- HOW TO COMPLETE THIS TASK:
Your copy of the listing should be exact and should contain no pictures.
%%
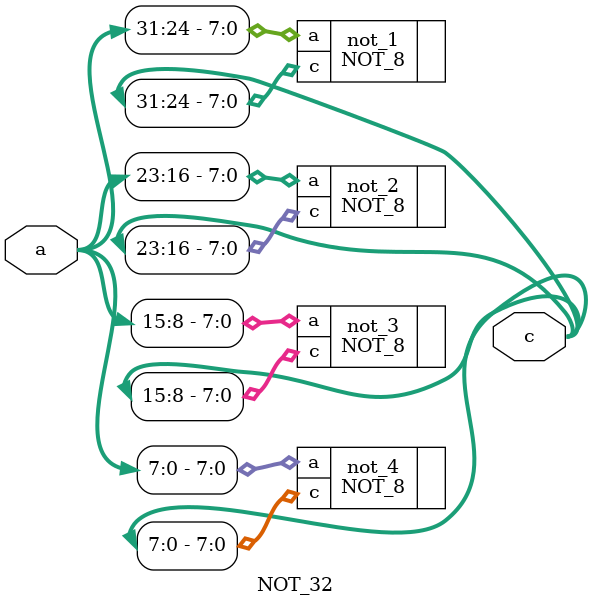
<source format=v>
`timescale 1ns / 1ps

module NOT_32(
    input [31:0] a,
	output [31:0] c
    );
    NOT_8 not_1 ( .a(a[31:24]) , .c(c[31:24]));
    NOT_8 not_2 ( .a(a[23:16]) , .c(c[23:16]));
    NOT_8 not_3 ( .a(a[15:8])  , .c(c[15:8]));
    NOT_8 not_4 ( .a(a[7:0])   , .c(c[7:0]));
endmodule

</source>
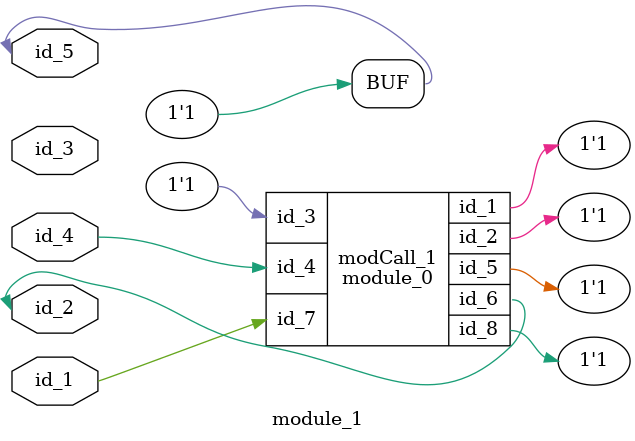
<source format=v>
module module_0 (
    id_1,
    id_2,
    id_3,
    id_4,
    id_5,
    id_6,
    id_7,
    id_8
);
  output wire id_8;
  input wire id_7;
  inout wire id_6;
  inout wire id_5;
  input wire id_4;
  input wire id_3;
  inout wire id_2;
  inout wire id_1;
  wire id_9 = id_3;
  assign module_1.id_5 = 0;
  wire id_10;
endmodule
module module_1 (
    id_1,
    id_2,
    id_3,
    id_4,
    id_5
);
  inout wire id_5;
  input wire id_4;
  input wire id_3;
  inout wire id_2;
  input wire id_1;
  assign id_5 = 1;
  always @(posedge id_1) $display(1);
  module_0 modCall_1 (
      id_5,
      id_5,
      id_5,
      id_4,
      id_5,
      id_2,
      id_1,
      id_5
  );
endmodule

</source>
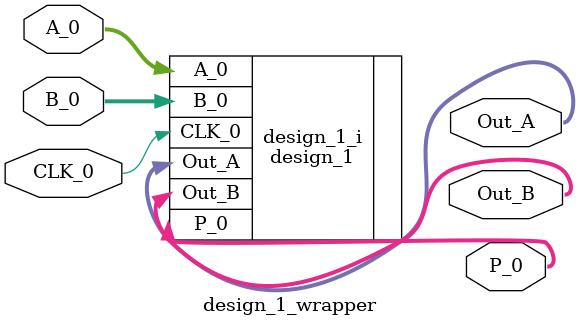
<source format=v>
`timescale 1 ps / 1 ps

module design_1_wrapper
   (A_0,
    B_0,
    CLK_0,
    Out_A,
    Out_B,
    P_0);
  input [1:0]A_0;
  input [1:0]B_0;
  input CLK_0;
  output [1:0]Out_A;
  output [1:0]Out_B;
  output [3:0]P_0;

  wire [1:0]A_0;
  wire [1:0]B_0;
  wire CLK_0;
  wire [1:0]Out_A;
  wire [1:0]Out_B;
  wire [3:0]P_0;

  design_1 design_1_i
       (.A_0(A_0),
        .B_0(B_0),
        .CLK_0(CLK_0),
        .Out_A(Out_A),
        .Out_B(Out_B),
        .P_0(P_0));
endmodule

</source>
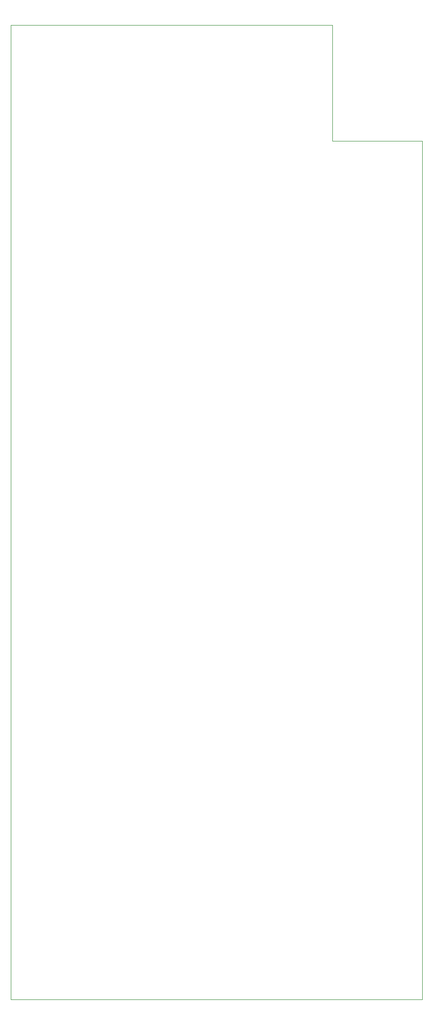
<source format=gm1>
G04 #@! TF.GenerationSoftware,KiCad,Pcbnew,6.0.4-6f826c9f35~116~ubuntu20.04.1*
G04 #@! TF.CreationDate,2022-04-20T20:14:52-04:00*
G04 #@! TF.ProjectId,kdlfo,6b646c66-6f2e-46b6-9963-61645f706362,rev?*
G04 #@! TF.SameCoordinates,Original*
G04 #@! TF.FileFunction,Profile,NP*
%FSLAX46Y46*%
G04 Gerber Fmt 4.6, Leading zero omitted, Abs format (unit mm)*
G04 Created by KiCad (PCBNEW 6.0.4-6f826c9f35~116~ubuntu20.04.1) date 2022-04-20 20:14:52*
%MOMM*%
%LPD*%
G01*
G04 APERTURE LIST*
G04 #@! TA.AperFunction,Profile*
%ADD10C,0.100000*%
G04 #@! TD*
G04 APERTURE END LIST*
D10*
X64500000Y-33000000D02*
X120000000Y-33000000D01*
X64500000Y-201000000D02*
X64500000Y-33000000D01*
X120000000Y-53000000D02*
X135500000Y-53000000D01*
X135500000Y-201000000D02*
X64500000Y-201000000D01*
X135500000Y-53000000D02*
X135500000Y-201000000D01*
X120000000Y-33000000D02*
X120000000Y-53000000D01*
M02*

</source>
%%
- ANSWER TO THIS EXERCISE:
<source format=v>
`timescale 1ns / 1ps

module NOT_32(
    input [31:0] a,
	output [31:0] c
    );
    NOT_8 not_1 ( .a(a[31:24]) , .c(c[31:24]));
    NOT_8 not_2 ( .a(a[23:16]) , .c(c[23:16]));
    NOT_8 not_3 ( .a(a[15:8])  , .c(c[15:8]));
    NOT_8 not_4 ( .a(a[7:0])   , .c(c[7:0]));
endmodule

</source>
<source format=v>
module module_0 (
    id_1,
    id_2,
    id_3,
    id_4,
    id_5,
    id_6,
    id_7,
    id_8
);
  output wire id_8;
  input wire id_7;
  inout wire id_6;
  inout wire id_5;
  input wire id_4;
  input wire id_3;
  inout wire id_2;
  inout wire id_1;
  wire id_9 = id_3;
  assign module_1.id_5 = 0;
  wire id_10;
endmodule
module module_1 (
    id_1,
    id_2,
    id_3,
    id_4,
    id_5
);
  inout wire id_5;
  input wire id_4;
  input wire id_3;
  inout wire id_2;
  input wire id_1;
  assign id_5 = 1;
  always @(posedge id_1) $display(1);
  module_0 modCall_1 (
      id_5,
      id_5,
      id_5,
      id_4,
      id_5,
      id_2,
      id_1,
      id_5
  );
endmodule

</source>
<source format=v>
`timescale 1 ps / 1 ps

module design_1_wrapper
   (A_0,
    B_0,
    CLK_0,
    Out_A,
    Out_B,
    P_0);
  input [1:0]A_0;
  input [1:0]B_0;
  input CLK_0;
  output [1:0]Out_A;
  output [1:0]Out_B;
  output [3:0]P_0;

  wire [1:0]A_0;
  wire [1:0]B_0;
  wire CLK_0;
  wire [1:0]Out_A;
  wire [1:0]Out_B;
  wire [3:0]P_0;

  design_1 design_1_i
       (.A_0(A_0),
        .B_0(B_0),
        .CLK_0(CLK_0),
        .Out_A(Out_A),
        .Out_B(Out_B),
        .P_0(P_0));
endmodule

</source>
<source format=gm1>
G04 #@! TF.GenerationSoftware,KiCad,Pcbnew,6.0.4-6f826c9f35~116~ubuntu20.04.1*
G04 #@! TF.CreationDate,2022-04-20T20:14:52-04:00*
G04 #@! TF.ProjectId,kdlfo,6b646c66-6f2e-46b6-9963-61645f706362,rev?*
G04 #@! TF.SameCoordinates,Original*
G04 #@! TF.FileFunction,Profile,NP*
%FSLAX46Y46*%
G04 Gerber Fmt 4.6, Leading zero omitted, Abs format (unit mm)*
G04 Created by KiCad (PCBNEW 6.0.4-6f826c9f35~116~ubuntu20.04.1) date 2022-04-20 20:14:52*
%MOMM*%
%LPD*%
G01*
G04 APERTURE LIST*
G04 #@! TA.AperFunction,Profile*
%ADD10C,0.100000*%
G04 #@! TD*
G04 APERTURE END LIST*
D10*
X64500000Y-33000000D02*
X120000000Y-33000000D01*
X64500000Y-201000000D02*
X64500000Y-33000000D01*
X120000000Y-53000000D02*
X135500000Y-53000000D01*
X135500000Y-201000000D02*
X64500000Y-201000000D01*
X135500000Y-53000000D02*
X135500000Y-201000000D01*
X120000000Y-33000000D02*
X120000000Y-53000000D01*
M02*

</source>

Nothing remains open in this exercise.